— А там, наверное, родниковые озера! Вода холо-о-одная. Эх, нырнуть бы!
На него посмотрели так, как смотрит голодный человек на того, кто рассказывает о способе приготовления котлет по-киевски.
Лишь один пассажир этого купе — молодой человек в шелковой безрукавке — казалось, не мучился от жары. Сев в вагон, он аккуратно повесил серенький, выгоревший пиджак, забрался на верхнюю полку и проспал два часа. Теперь же, расположившись напротив парня в футболке, он смотрел в окно. Глаза его, обрамленные темными, высоко приподнятыми у висков бровями, становились то ярко серыми, то блеклыми — в зависимости от мелькания света и тени от пролетающего мимо пейзажа. Очевидно, в такт своим мыслям он медленно гладил пальцами длинный — от кисти до локтя — розовый шрам на внутренней стороне короткой мускулистой руки.
Солнце, словно и ему стало жарко от собственных лучей, спряталось, наконец, за тучу, похожую на снежный сугроб, но духота не спадала. Радиоузел передавал уже морские песни Утесова. Пассажиры мечтали о свежести моря.
В конце узкого коридора кто-то громко, с едва заметным кавказским акцентом воскликнул:
— Антон Иванович, генацвале! С трудом тебя разыскал! Весь поезд обегал!
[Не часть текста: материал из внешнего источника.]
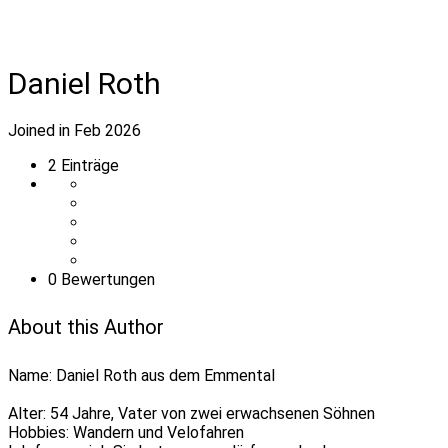
Daniel Roth
Joined in Feb 2026
2
Einträge
0 Bewertungen
About this Author
Name: Daniel Roth aus dem Emmental
Alter: 54 Jahre, Vater von zwei erwachsenen Söhnen
Hobbies: Wandern und Velofahren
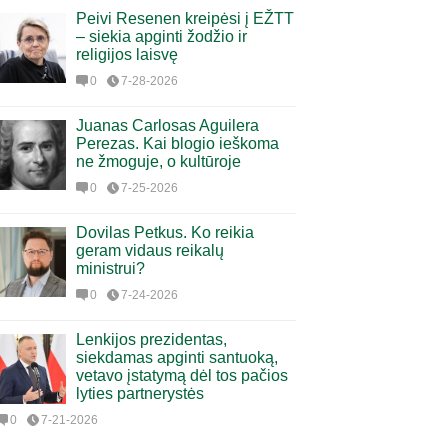
Peivi Resenen kreipėsi į EŽTT
– siekia apginti žodžio ir
religijos laisvę
0
7-28-2026
Juanas Carlosas Aguilera
Perezas. Kai blogio ieškoma
ne žmoguje, o kultūroje
0
7-25-2026
Dovilas Petkus. Ko reikia
geram vidaus reikalų
ministrui?
0
7-24-2026
Lenkijos prezidentas,
siekdamas apginti santuoką,
vetavo įstatymą dėl tos pačios
lyties partnerystės
0
7-21-2026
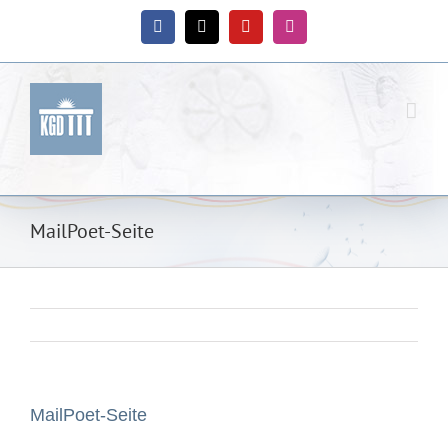
Zum
Inhalt
Facebook
X
YouTube
Instagram
springen
MailPoet-Seite
MailPoet-Seite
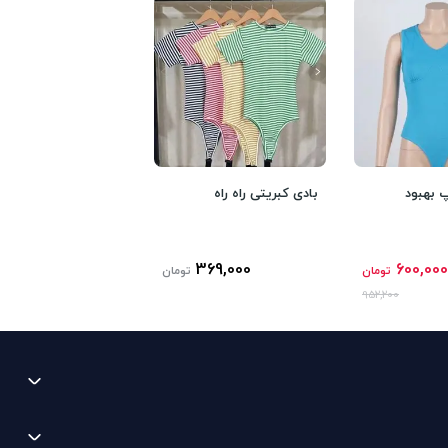
 بهبود
بادی کبریتی راه راه
369,000
600,000
تومان
تومان
952,200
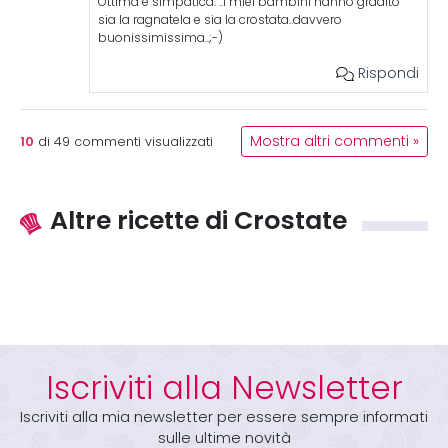
Ottima e simpatica. ..i miei bambini hanno gradito
sia la ragnatela e sia la crostata..davvero
buonissimissima..;-)
Rispondi
10
Mostra altri commenti »
di
49
commenti visualizzati
Altre ricette di Crostate
Iscriviti alla Newsletter
Iscriviti alla mia newsletter per essere sempre informati
sulle ultime novità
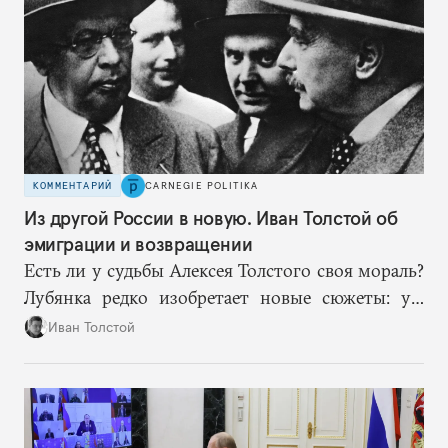
в процессе лазейки.
КОММЕНТАРИЙ
CARNEGIE POLITIKA
Из другой России в новую. Иван Толстой об
эмиграции и возвращении
Есть ли у судьбы Алексея Толстого своя мораль?
Лубянка редко изобретает новые сюжеты: уж
больно хорошо срабатывают старые.
Иван Толстой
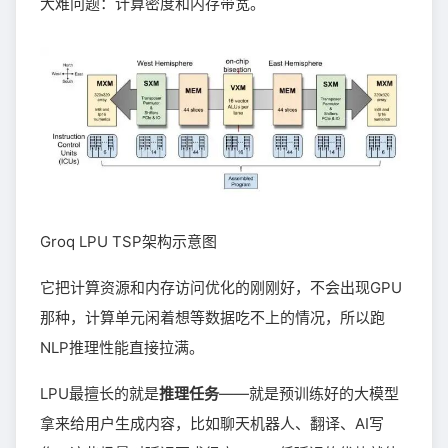
大难问题：计算密度和内存带宽。
Groq LPU TSP架构示意图
它把计算资源和内存访问优化的刚刚好，不会出现GPU
那种，计算单元闲着想等数据吃不上的情况，所以跑
NLP推理性能直接拉满。
LPU最擅长的就是
推理任务
——就是预训练好的大模型
拿来给用户生成内容，比如聊天机器人、翻译、AI写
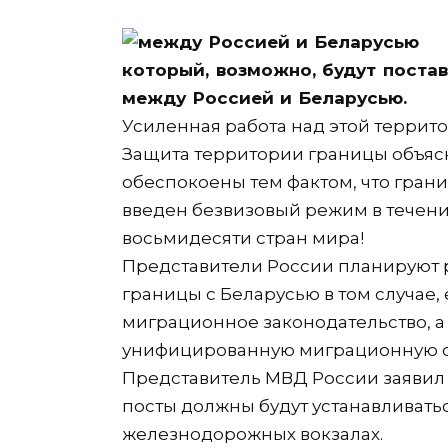
который, возможно, будут поста
между Россией и Беларусью.
Усиленная работа над этой террито
Защита территории границы объясня
обеспокоены тем фактом, что гран
введен безвизовый режим в течени
восьмидесяти стран мира!
Представители России планируют 
границы с Беларусью в том случае, 
миграционное законодательство, а 
унифицированную миграционную си
Представитель МВД России заявил 
посты должны будут устанавливатьс
железнодорожных вокзалах.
На ходу билет взял, на ходу в вагон вскочил, и все, понимаешь, из-за этого Рыбохлестова. Никак проект не решится подписать, перестраховщик!
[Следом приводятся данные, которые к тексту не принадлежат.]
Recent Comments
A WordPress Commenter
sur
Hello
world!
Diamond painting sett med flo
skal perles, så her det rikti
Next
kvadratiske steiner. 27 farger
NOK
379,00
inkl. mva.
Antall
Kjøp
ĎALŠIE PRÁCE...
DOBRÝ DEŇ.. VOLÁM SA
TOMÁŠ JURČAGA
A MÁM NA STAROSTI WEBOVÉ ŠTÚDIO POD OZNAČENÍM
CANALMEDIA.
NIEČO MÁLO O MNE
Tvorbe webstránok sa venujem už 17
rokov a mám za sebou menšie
Вся эта тирада была адресована, очевидно, толстому человеку, вышедшему покурить в коридор, поскольку в ответ раздался его голос:
— Ну и как, все же подписал? Вы, кстати, в каком вагоне едете, Константин Никифорович?
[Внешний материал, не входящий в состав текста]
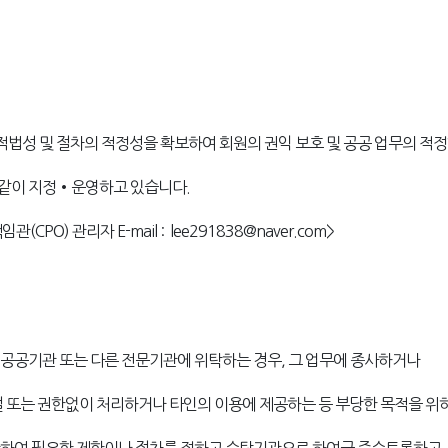
성 및 절차의 적정성을 확보하여 회원의 권익 보호 및 공공 업무의 적
같이 지정•운영하고 있습니다.
 관리자 E-mail : lee291838@naver.com>
공공기관 또는 다른 전문기관에 위탁하는 경우, 그 업무에 종사하거나
설 또는 권한없이 처리하거나 타인의 이용에 제공하는 등 부당한 목적을 위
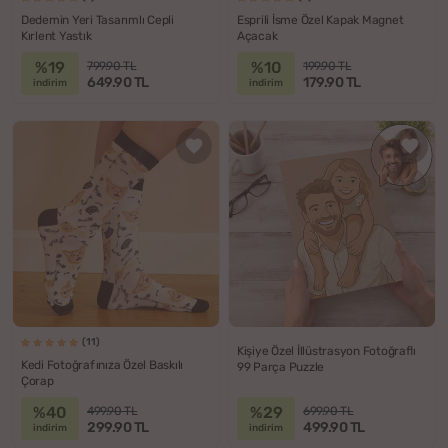
Dedemin Yeri Tasarımlı Cepli
Esprili İsme Özel Kapak Magnet
Kırlent Yastık
Açacak
%19
%10
799.90 TL
199.90 TL
649.90 TL
179.90 TL
indirim
indirim
(11)
Kişiye Özel İllüstrasyon Fotoğraflı
Kedi Fotoğrafınıza Özel Baskılı
99 Parça Puzzle
Çorap
%40
%29
499.90 TL
699.90 TL
299.90 TL
499.90 TL
indirim
indirim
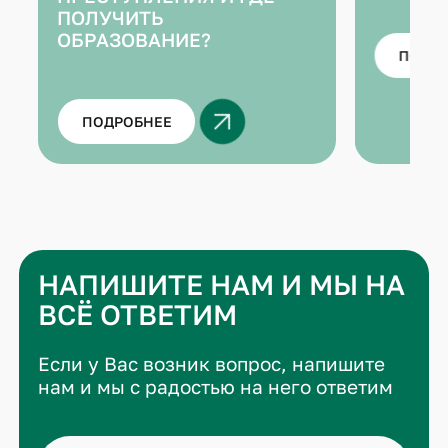
ПОЛУЧИТЬ
ОБРАЗОВАНИЕ?
ПОДР
ПОДРОБНЕЕ
НАПИШИТЕ НАМ И МЫ НА
ВСЁ ОТВЕТИМ
Если у Вас возник вопрос, напишите
нам и мы с радостью на него ответим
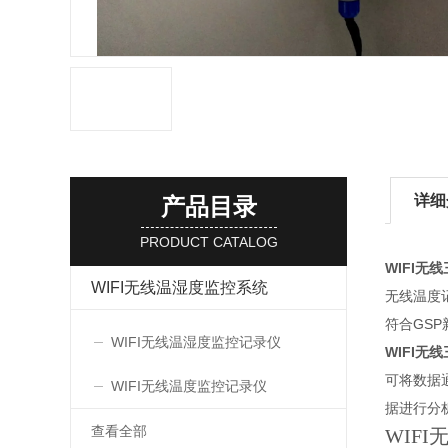
详细
产品目录
PRODUCT CATALOG
WIFI无
WIFI无线温湿度监控系统
无线温度
符合GS
WIFI无线温湿度监控记录仪
WIFI无
可将数据
WIFI无线温度监控记录仪
据进行分
查看全部
WIF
— Как не подписать! В пятом... А что это мы тут с вами стоим?! Пойдемте-ка лучше в вагон-ресторан. Там пиво холодное, заодно и новости обсудим.
Молодой человек со шрамом повернул голову к двери, прислушиваясь к разговору двух сослуживцев, потом разгладил широким пальцем морщинки, набежавшие на переносицу, подошел было к двери, но, еще не видя тех, кто разговаривал, решительно и даже как-то нервно повернул обратно. В это время вагон качнуло на повороте. Высокий бородач, проходивший мимо и которого назвали Константином Никифоровичем, потерял равновесие и, завалившись в купе, толкнул парня плечом. Еле удержавшись за верхнюю полку, он смущенно улыбнулся и пробасил:
— Извини, дорогой!
Тот, кому были адресованы слова, повернул голову и шевельнул веками. Когда глаза их встретились, улыбка медленно сползла с лица грузина. Еще секунду-другую они смотрели друг на друга, пока память обоих не завершила некий оборот. Потом бородач лизнул губы и тихо-тихо, удивленно проговорил:
— Игорь? — И, уже не сомневаясь, изо всех сил закричал: — Игорь! Чертяка! Как же так? Неужели это ты?! Ну, конечно, это ты!
— Костя! Замбахидзе! Вот так встреча! А борода-то тебе зачем в тридцать лет?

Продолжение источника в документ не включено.